(PROMPT)
Print every line of text in the entries below without changing anything, and leave the pictures out of your answer.

Text extracted from each page:
• • • •
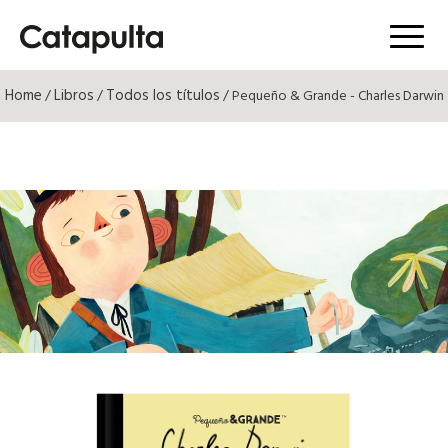
Menú
Home
Libros
Todos los títulos
/
/
/ Pequeño & Grande - Charles Darwin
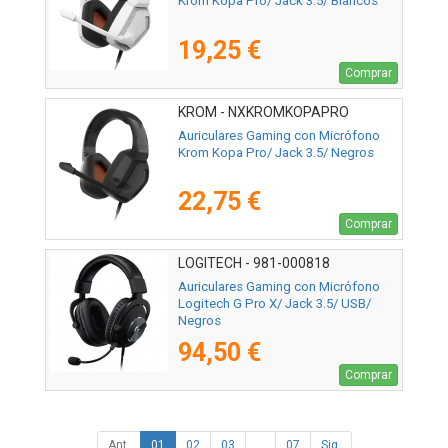
Krom Kopa Pro/ Jack 3.5/ Blancos
19,25 €
Comprar
KROM - NXKROMKOPAPRO
Auriculares Gaming con Micrófono
Krom Kopa Pro/ Jack 3.5/ Negros
22,75 €
Comprar
LOGITECH - 981-000818
Auriculares Gaming con Micrófono
Logitech G Pro X/ Jack 3.5/ USB/
Negros
94,50 €
Comprar
Ant.
01
02
03
...
07
Sig.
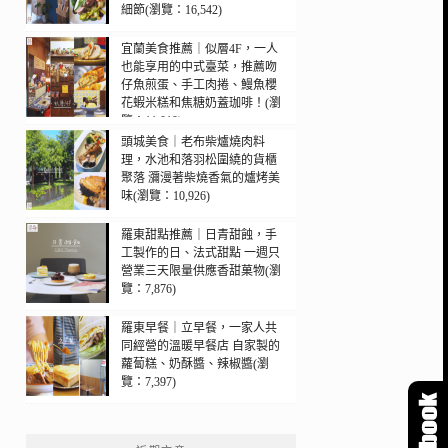
細節(瀏覽：16,542)
宜蘭美食推薦｜似層4F，一人
也能享用的中式臺菜，推薦吻
仔魚煎蛋、手工肉捲、鰻魚櫻
花蝦米糕和焦糖奶蓋珈啡！(瀏
覽：11,010)
頭城美食｜老布柴爐燒肉料
理，水池和落羽松圍繞的貨櫃
聚落 瀰漫著柴燒香氣的爐烤美
味(瀏覽：10,926)
羅東甜點推薦｜日青甜蝕，手
工製作的日、法式甜點 一週只
營業三天限量供應香甜菓物(瀏
覽：7,876)
羅東早餐｜立早餐，一家人共
同經營的溫暖早餐店 自家製的
蘿蔔糕、奶酥醬、辣椒醬(瀏
覽：7,397)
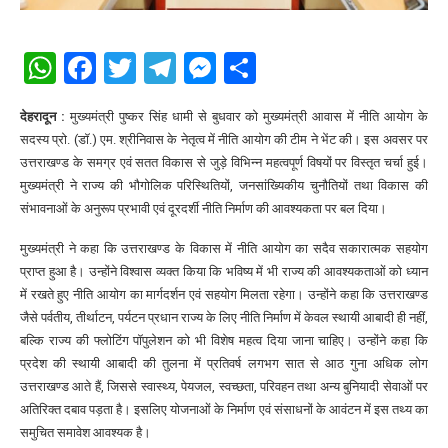
WhatsApp
Facebook
Twitter
Telegram
Messenger
Share
देहरादून :
मुख्यमंत्री पुष्कर सिंह धामी से बुधवार को मुख्यमंत्री आवास में नीति आयोग के
सदस्य प्रो. (डॉ.) एम. श्रीनिवास के नेतृत्व में नीति आयोग की टीम ने भेंट की। इस अवसर पर
उत्तराखण्ड के समग्र एवं सतत विकास से जुड़े विभिन्न महत्वपूर्ण विषयों पर विस्तृत चर्चा हुई।
मुख्यमंत्री ने राज्य की भौगोलिक परिस्थितियों, जनसांख्यिकीय चुनौतियों तथा विकास की
संभावनाओं के अनुरूप प्रभावी एवं दूरदर्शी नीति निर्माण की आवश्यकता पर बल दिया।
मुख्यमंत्री ने कहा कि उत्तराखण्ड के विकास में नीति आयोग का सदैव सकारात्मक सहयोग
प्राप्त हुआ है। उन्होंने विश्वास व्यक्त किया कि भविष्य में भी राज्य की आवश्यकताओं को ध्यान
में रखते हुए नीति आयोग का मार्गदर्शन एवं सहयोग मिलता रहेगा। उन्होंने कहा कि उत्तराखण्ड
जैसे पर्वतीय, तीर्थाटन, पर्यटन प्रधान राज्य के लिए नीति निर्माण में केवल स्थायी आबादी ही नहीं,
बल्कि राज्य की फ्लोटिंग पॉपुलेशन को भी विशेष महत्व दिया जाना चाहिए। उन्होंने कहा कि
प्रदेश की स्थायी आबादी की तुलना में प्रतिवर्ष लगभग सात से आठ गुना अधिक लोग
उत्तराखण्ड आते हैं, जिससे स्वास्थ्य, पेयजल, स्वच्छता, परिवहन तथा अन्य बुनियादी सेवाओं पर
अतिरिक्त दबाव पड़ता है। इसलिए योजनाओं के निर्माण एवं संसाधनों के आवंटन में इस तथ्य का
समुचित समावेश आवश्यक है।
• • • •
(WRITTEN RESPONSE)
Menú
Home
Libros
Todos los títulos
/
/
/ Pequeño & Grande - Charles Darwin
Krom Kopa Pro/ Jack 3.5/ Blancos
19,25 €
Comprar
KROM - NXKROMKOPAPRO
Auriculares Gaming con Micrófono
Krom Kopa Pro/ Jack 3.5/ Negros
22,75 €
Comprar
LOGITECH - 981-000818
Auriculares Gaming con Micrófono
Logitech G Pro X/ Jack 3.5/ USB/
Negros
94,50 €
Comprar
Ant.
01
02
03
...
07
Sig.
細節(瀏覽：16,542)
宜蘭美食推薦｜似層4F，一人
也能享用的中式臺菜，推薦吻
仔魚煎蛋、手工肉捲、鰻魚櫻
花蝦米糕和焦糖奶蓋珈啡！(瀏
覽：11,010)
頭城美食｜老布柴爐燒肉料
理，水池和落羽松圍繞的貨櫃
聚落 瀰漫著柴燒香氣的爐烤美
味(瀏覽：10,926)
羅東甜點推薦｜日青甜蝕，手
工製作的日、法式甜點 一週只
營業三天限量供應香甜菓物(瀏
覽：7,876)
羅東早餐｜立早餐，一家人共
同經營的溫暖早餐店 自家製的
蘿蔔糕、奶酥醬、辣椒醬(瀏
覽：7,397)
WhatsApp
Facebook
Twitter
Telegram
Messenger
Share
देहरादून :
मुख्यमंत्री पुष्कर सिंह धामी से बुधवार को मुख्यमंत्री आवास में नीति आयोग के
सदस्य प्रो. (डॉ.) एम. श्रीनिवास के नेतृत्व में नीति आयोग की टीम ने भेंट की। इस अवसर पर
उत्तराखण्ड के समग्र एवं सतत विकास से जुड़े विभिन्न महत्वपूर्ण विषयों पर विस्तृत चर्चा हुई।
मुख्यमंत्री ने राज्य की भौगोलिक परिस्थितियों, जनसांख्यिकीय चुनौतियों तथा विकास की
संभावनाओं के अनुरूप प्रभावी एवं दूरदर्शी नीति निर्माण की आवश्यकता पर बल दिया।
मुख्यमंत्री ने कहा कि उत्तराखण्ड के विकास में नीति आयोग का सदैव सकारात्मक सहयोग
प्राप्त हुआ है। उन्होंने विश्वास व्यक्त किया कि भविष्य में भी राज्य की आवश्यकताओं को ध्यान
में रखते हुए नीति आयोग का मार्गदर्शन एवं सहयोग मिलता रहेगा। उन्होंने कहा कि उत्तराखण्ड
जैसे पर्वतीय, तीर्थाटन, पर्यटन प्रधान राज्य के लिए नीति निर्माण में केवल स्थायी आबादी ही नहीं,
बल्कि राज्य की फ्लोटिंग पॉपुलेशन को भी विशेष महत्व दिया जाना चाहिए। उन्होंने कहा कि
प्रदेश की स्थायी आबादी की तुलना में प्रतिवर्ष लगभग सात से आठ गुना अधिक लोग
उत्तराखण्ड आते हैं, जिससे स्वास्थ्य, पेयजल, स्वच्छता, परिवहन तथा अन्य बुनियादी सेवाओं पर
अतिरिक्त दबाव पड़ता है। इसलिए योजनाओं के निर्माण एवं संसाधनों के आवंटन में इस तथ्य का
समुचित समावेश आवश्यक है।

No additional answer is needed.